▶ 抜粋:
══════

原告訴訟代理人は、被告が昭和四三年一二月一二日なした、同年三月二七日執行の秋田県仙北郡協和村議会議員一般選挙における当選の効力に関する審査請求に対する裁決はこれを取消す、訴訟費用は被告の負担とするとの判決を求め、請求の原因として次のとおりのべた。

一、原告は昭和四三年三月二七日執行された秋田県仙北郡協和村議会議員一般選挙に立候補し、当選と決定されたものである。なお該選挙の当選人として訴外和田長一がある。

二、訴外佐々木徳治は右選挙に立候補し次点で落選と決定されたものであるが、同一において原告の右当選の効力に異議があるとして協和村選挙管理委員会に異議申立をしたところ、同委員会はこれを容れて同年四月一六日、選挙会で当選と決定された原告の当選はこれを無効とする旨の決定をした。

右決定の理由の要旨は「異議申立人佐々木徳治は昭和三八年二月一日和田家から佐々木家に入籍したもので、和田姓は同人の旧姓であり且つ同人の戸籍上の姓に代る呼称として世間一般に広く通用していることが認められるので、和田と記載された投票はそれのみでは和田長一候補に投票する意思が表明されていると認めることはできない。従つて和田と記載された投票は公職選挙法第六八条の二により右佐々木徳治、和田長一両候補に按分すべきものであり、その結果として右佐々木徳治が当選し、原告は次点で落選する。」というにあつた。

三、そこで原告において右決定につき被告に審査請求の申立をしたところ、被告は同年一二月一二日該申立を棄却するとの裁決をし、その裁決書は同月一四日原告に交付された。右裁決の理由とするところは次のとおりである。

══════

▶ 記録データ:

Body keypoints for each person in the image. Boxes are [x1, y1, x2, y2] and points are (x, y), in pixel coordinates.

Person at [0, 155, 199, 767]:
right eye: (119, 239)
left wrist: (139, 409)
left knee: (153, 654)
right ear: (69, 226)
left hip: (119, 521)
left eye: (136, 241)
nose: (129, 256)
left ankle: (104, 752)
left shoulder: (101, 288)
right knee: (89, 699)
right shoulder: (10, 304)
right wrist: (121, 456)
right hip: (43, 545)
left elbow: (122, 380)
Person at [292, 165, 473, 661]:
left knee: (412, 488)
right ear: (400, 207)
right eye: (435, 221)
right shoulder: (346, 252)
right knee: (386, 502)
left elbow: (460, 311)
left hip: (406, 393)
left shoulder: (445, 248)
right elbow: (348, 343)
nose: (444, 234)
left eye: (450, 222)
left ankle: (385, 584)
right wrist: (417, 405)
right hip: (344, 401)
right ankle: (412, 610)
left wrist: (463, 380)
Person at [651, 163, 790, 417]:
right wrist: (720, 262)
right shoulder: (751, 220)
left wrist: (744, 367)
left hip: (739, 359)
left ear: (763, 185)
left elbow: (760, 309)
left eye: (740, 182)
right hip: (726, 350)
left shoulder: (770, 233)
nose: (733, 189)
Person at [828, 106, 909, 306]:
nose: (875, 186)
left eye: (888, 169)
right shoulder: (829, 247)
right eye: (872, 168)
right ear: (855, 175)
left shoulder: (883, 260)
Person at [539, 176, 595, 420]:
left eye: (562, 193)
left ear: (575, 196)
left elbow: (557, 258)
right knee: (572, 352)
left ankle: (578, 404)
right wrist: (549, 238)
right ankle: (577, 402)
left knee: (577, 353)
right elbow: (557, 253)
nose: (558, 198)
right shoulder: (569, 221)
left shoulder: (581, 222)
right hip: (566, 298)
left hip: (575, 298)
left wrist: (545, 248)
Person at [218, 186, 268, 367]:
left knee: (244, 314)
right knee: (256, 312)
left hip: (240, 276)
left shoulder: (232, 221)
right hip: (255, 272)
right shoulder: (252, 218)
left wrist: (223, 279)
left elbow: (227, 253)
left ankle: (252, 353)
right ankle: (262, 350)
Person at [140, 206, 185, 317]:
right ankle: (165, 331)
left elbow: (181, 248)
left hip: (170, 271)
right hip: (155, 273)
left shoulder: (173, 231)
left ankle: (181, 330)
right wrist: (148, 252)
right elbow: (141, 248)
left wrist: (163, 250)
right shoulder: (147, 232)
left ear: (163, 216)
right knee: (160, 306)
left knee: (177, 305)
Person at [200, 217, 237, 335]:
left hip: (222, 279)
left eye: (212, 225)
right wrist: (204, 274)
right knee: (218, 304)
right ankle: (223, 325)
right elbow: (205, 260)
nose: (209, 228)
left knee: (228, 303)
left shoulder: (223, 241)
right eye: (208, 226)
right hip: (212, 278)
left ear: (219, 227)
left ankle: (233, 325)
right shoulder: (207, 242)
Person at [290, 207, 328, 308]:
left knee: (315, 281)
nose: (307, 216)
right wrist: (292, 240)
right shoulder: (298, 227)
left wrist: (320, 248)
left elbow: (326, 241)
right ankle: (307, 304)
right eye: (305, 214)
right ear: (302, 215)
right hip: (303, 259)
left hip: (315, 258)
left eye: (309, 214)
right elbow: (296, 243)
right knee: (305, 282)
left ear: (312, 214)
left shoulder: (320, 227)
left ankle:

══════

抜粋のうち、「右決定の理由の要旨は「異議申」という語句を含むところから書き始め、「るところは次のとおりである。」の後で止めて、その範囲を一字一句違えずに繰り返してください。

右決定の理由の要旨は「異議申立人佐々木徳治は昭和三八年二月一日和田家から佐々木家に入籍したもので、和田姓は同人の旧姓であり且つ同人の戸籍上の姓に代る呼称として世間一般に広く通用していることが認められるので、和田と記載された投票はそれのみでは和田長一候補に投票する意思が表明されていると認めることはできない。従つて和田と記載された投票は公職選挙法第六八条の二により右佐々木徳治、和田長一両候補に按分すべきものであり、その結果として右佐々木徳治が当選し、原告は次点で落選する。」というにあつた。

三、そこで原告において右決定につき被告に審査請求の申立をしたところ、被告は同年一二月一二日該申立を棄却するとの裁決をし、その裁決書は同月一四日原告に交付された。右裁決の理由とするところは次のとおりである。